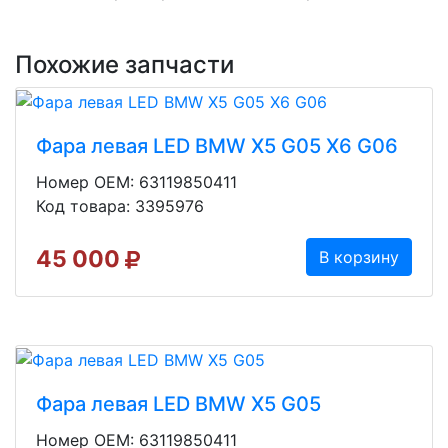
Похожие запчасти
Фара левая LED BMW X5 G05 X6 G06
Номер OEM: 63119850411
Код товара: 3395976
45 000
В корзину
Фара левая LED BMW X5 G05
Номер OEM: 63119850411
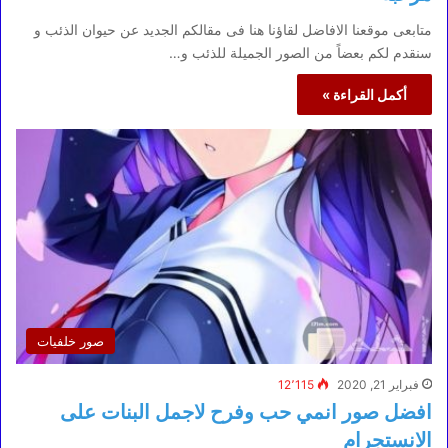
متابعى موقعنا الافاضل لقاؤنا هنا فى مقالكم الجديد عن حيوان الذئب و
سنقدم لكم بعضاً من الصور الجميلة للذئب و…
أكمل القراءة »
صور خلفيات
فبراير 21, 2020
12٬115
افضل صور انمي حب وفرح لاجمل البنات على
الانستجرام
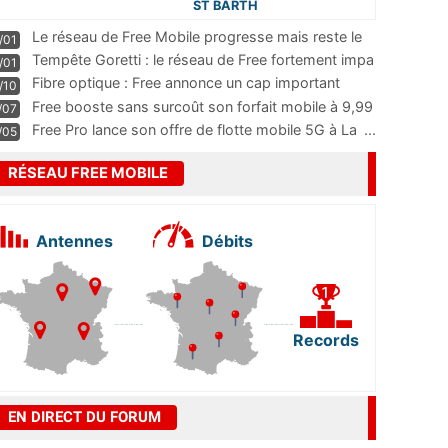
ST BARTH
Le réseau de Free Mobile progresse mais reste le
/01
m
...
Tempête Goretti : le réseau de Free fortement impa
/01
...
Fibre optique : Free annonce un cap important
/10
pass
...
Free booste sans surcoût son forfait mobile à 9,99
/07
...
Free Pro lance son offre de flotte mobile 5G à La
...
/05
RÉSEAU FREE MOBILE
Antennes
Débits
Records
EN DIRECT DU FORUM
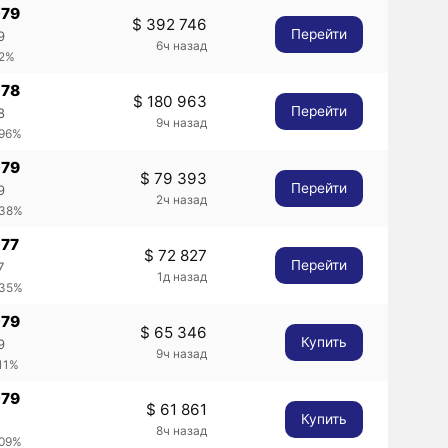
079
$ 392 746
Перейти
9
6ч назад
.2%
078
$ 180 963
Перейти
8
9ч назад
.96%
079
$ 79 393
Перейти
9
2ч назад
.38%
077
$ 72 827
Перейти
7
1д назад
.35%
079
$ 65 346
Купить
9
9ч назад
.11%
079
$ 61 861
Купить
8ч назад
.09%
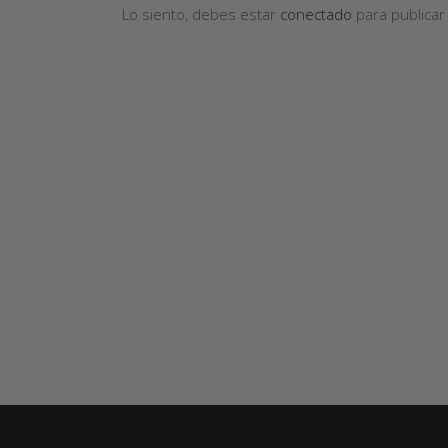
Lo siento, debes estar
conectado
para publicar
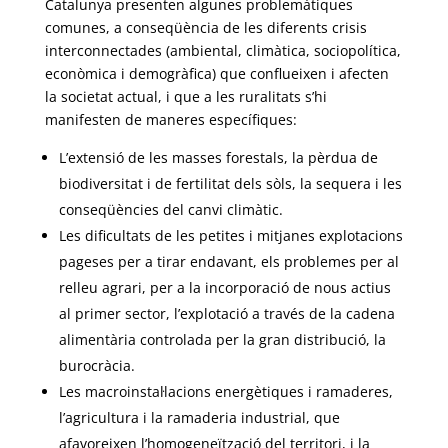
Catalunya presenten algunes problemàtiques
comunes, a conseqüència de les diferents crisis
interconnectades (ambiental, climàtica, sociopolítica,
econòmica i demogràfica) que conflueixen i afecten
la societat actual, i que a les ruralitats s’hi
manifesten de maneres específiques:
L’extensió de les masses forestals, la pèrdua de
biodiversitat i de fertilitat dels sòls, la sequera i les
conseqüències del canvi climàtic.
Les dificultats de les petites i mitjanes explotacions
pageses per a tirar endavant, els problemes per al
relleu agrari, per a la incorporació de nous actius
al primer sector, l’explotació a través de la cadena
alimentària controlada per la gran distribució, la
burocràcia.
Les macroinstal·lacions energètiques i ramaderes,
l’agricultura i la ramaderia industrial, que
afavoreixen l’homogeneïtzació del territori, i la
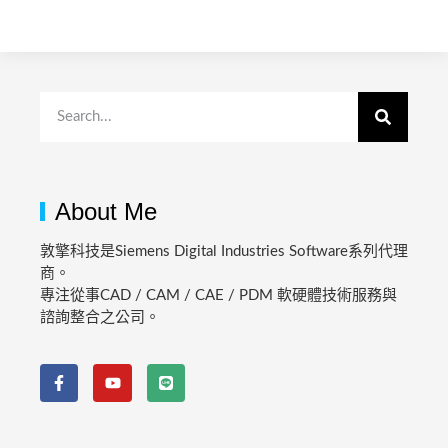
About Me
敦擎科技是Siemens Digital Industries Software系列代理
商。
專注從事CAD / CAM / CAE / PDM 軟硬體技術服務與
諮詢整合之公司。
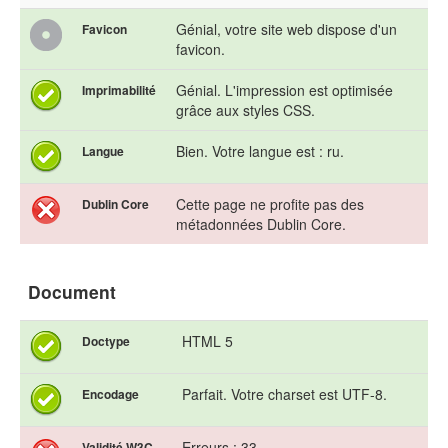
Génial, votre site web dispose d'un
Favicon
favicon.
Génial. L'impression est optimisée
Imprimabilité
grâce aux styles CSS.
Bien. Votre langue est : ru.
Langue
Cette page ne profite pas des
Dublin Core
métadonnées Dublin Core.
Document
HTML 5
Doctype
Parfait. Votre charset est UTF-8.
Encodage
Erreurs : 33
Validité W3C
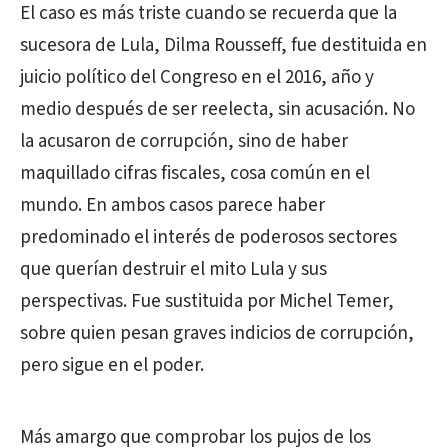
El caso es más triste cuando se recuerda que la
sucesora de Lula, Dilma Rousseff, fue destituida en
juicio político del Congreso en el 2016, año y
medio después de ser reelecta, sin acusación. No
la acusaron de corrupción, sino de haber
maquillado cifras fiscales, cosa común en el
mundo. En ambos casos parece haber
predominado el interés de poderosos sectores
que querían destruir el mito Lula y sus
perspectivas. Fue sustituida por Michel Temer,
sobre quien pesan graves indicios de corrupción,
pero sigue en el poder.
Más amargo que comprobar los pujos de los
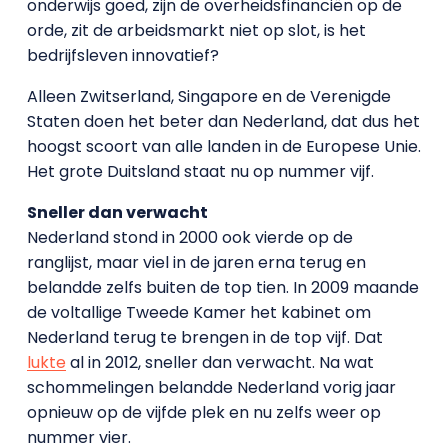
onderwijs goed, zijn de overheidsfinanciën op de
orde, zit de arbeidsmarkt niet op slot, is het
bedrijfsleven innovatief?
Alleen Zwitserland, Singapore en de Verenigde
Staten doen het beter dan Nederland, dat dus het
hoogst scoort van alle landen in de Europese Unie.
Het grote Duitsland staat nu op nummer vijf.
Sneller dan verwacht
Nederland stond in 2000 ook vierde op de
ranglijst, maar viel in de jaren erna terug en
belandde zelfs buiten de top tien. In 2009 maande
de voltallige Tweede Kamer het kabinet om
Nederland terug te brengen in de top vijf. Dat
lukte
al in 2012, sneller dan verwacht. Na wat
schommelingen belandde Nederland vorig jaar
opnieuw op de vijfde plek en nu zelfs weer op
nummer vier.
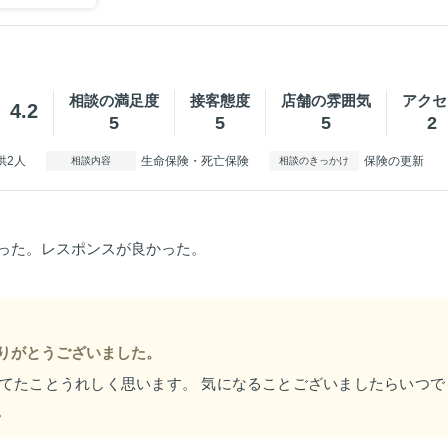
相談の満足度
接客態度
店舗の雰囲気
アクセ
4.2
5
5
5
2
供2人
生命保険・死亡保険
保険の更新
相談内容
相談のきっかけ
った。レスポンスが良かった。
りがとうございました。
てたことうれしく思います。 気になることございましたらいつで
。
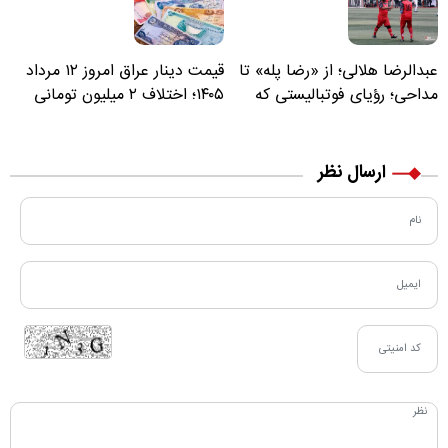
عبدالرضا هلالی؛ از «رضا پله» تا
قیمت دینار عراق امروز ۱۲ مرداد
مداحی؛ رؤیای فوتبالیستی که
۱۴۰۵؛ اختلاف ۲ میلیون تومانی
مسیر زندگی‌اش تغییر کرد
خرید نقدی و کارت بانکی
ارسال نظر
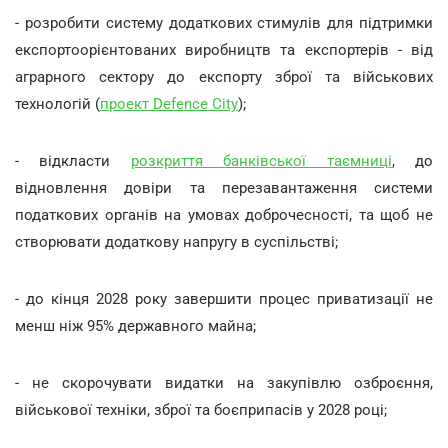
- розробити систему додаткових стимулів для підтримки
експортоорієнтованих виробництв та експортерів - від
аграрного сектору до експорту зброї та військових
технологій (
проект Defence City
);
- відкласти
розкриття банківської таємниці
, до
відновлення довіри та перезавантаження системи
податкових органів на умовах доброчесності, та щоб не
створювати додаткову напругу в суспільстві;
- до кінця 2028 року завершити процес приватизації не
менш ніж 95% державного майна;
- не скорочувати видатки на закупівлю озброєння,
військової техніки, зброї та боєприпасів у 2028 році;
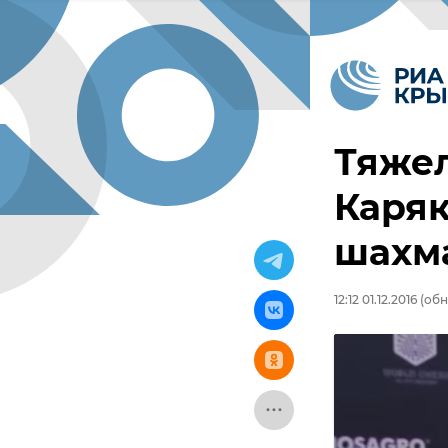
Тяже
Каряк
шахм
12:12 01.12.2016
(обно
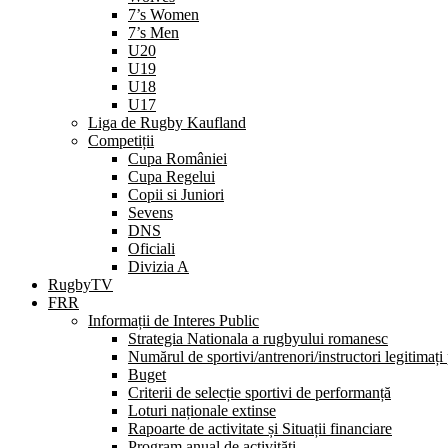
7’s Women
7’s Men
U20
U19
U18
U17
Liga de Rugby Kaufland
Competiții
Cupa României
Cupa Regelui
Copii si Juniori
Sevens
DNS
Oficiali
Divizia A
RugbyTV
FRR
Informații de Interes Public
Strategia Nationala a rugbyului romanesc
Numărul de sportivi/antrenori/instructori legitimați
Buget
Criterii de selecție sportivi de performanță
Loturi naționale extinse
Rapoarte de activitate și Situații financiare
Program anual de activități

• **Assigned task**
Reproduce the items word for word from their beginning through the line containing "EN DIRECT DU FORUM", inclusive, and leave out the pictures.

• **Your response**
Похожие запчасти
Фара левая LED BMW X5 G05 X6 G06
Номер OEM: 63119850411
Код товара: 3395976
45 000
В корзину
Фара левая LED BMW X5 G05
Номер OEM: 63119850411
متابعى موقعنا الافاضل لقاؤنا هنا فى مقالكم الجديد عن حيوان الذئب و
سنقدم لكم بعضاً من الصور الجميلة للذئب و…
أكمل القراءة »
صور خلفيات
فبراير 21, 2020
12٬115
افضل صور انمي حب وفرح لاجمل البنات على
الانستجرام
ST BARTH
Le réseau de Free Mobile progresse mais reste le
/01
m
...
Tempête Goretti : le réseau de Free fortement impa
/01
...
Fibre optique : Free annonce un cap important
/10
pass
...
Free booste sans surcoût son forfait mobile à 9,99
/07
...
Free Pro lance son offre de flotte mobile 5G à La
...
/05
RÉSEAU FREE MOBILE
Antennes
Débits
Records
EN DIRECT DU FORUM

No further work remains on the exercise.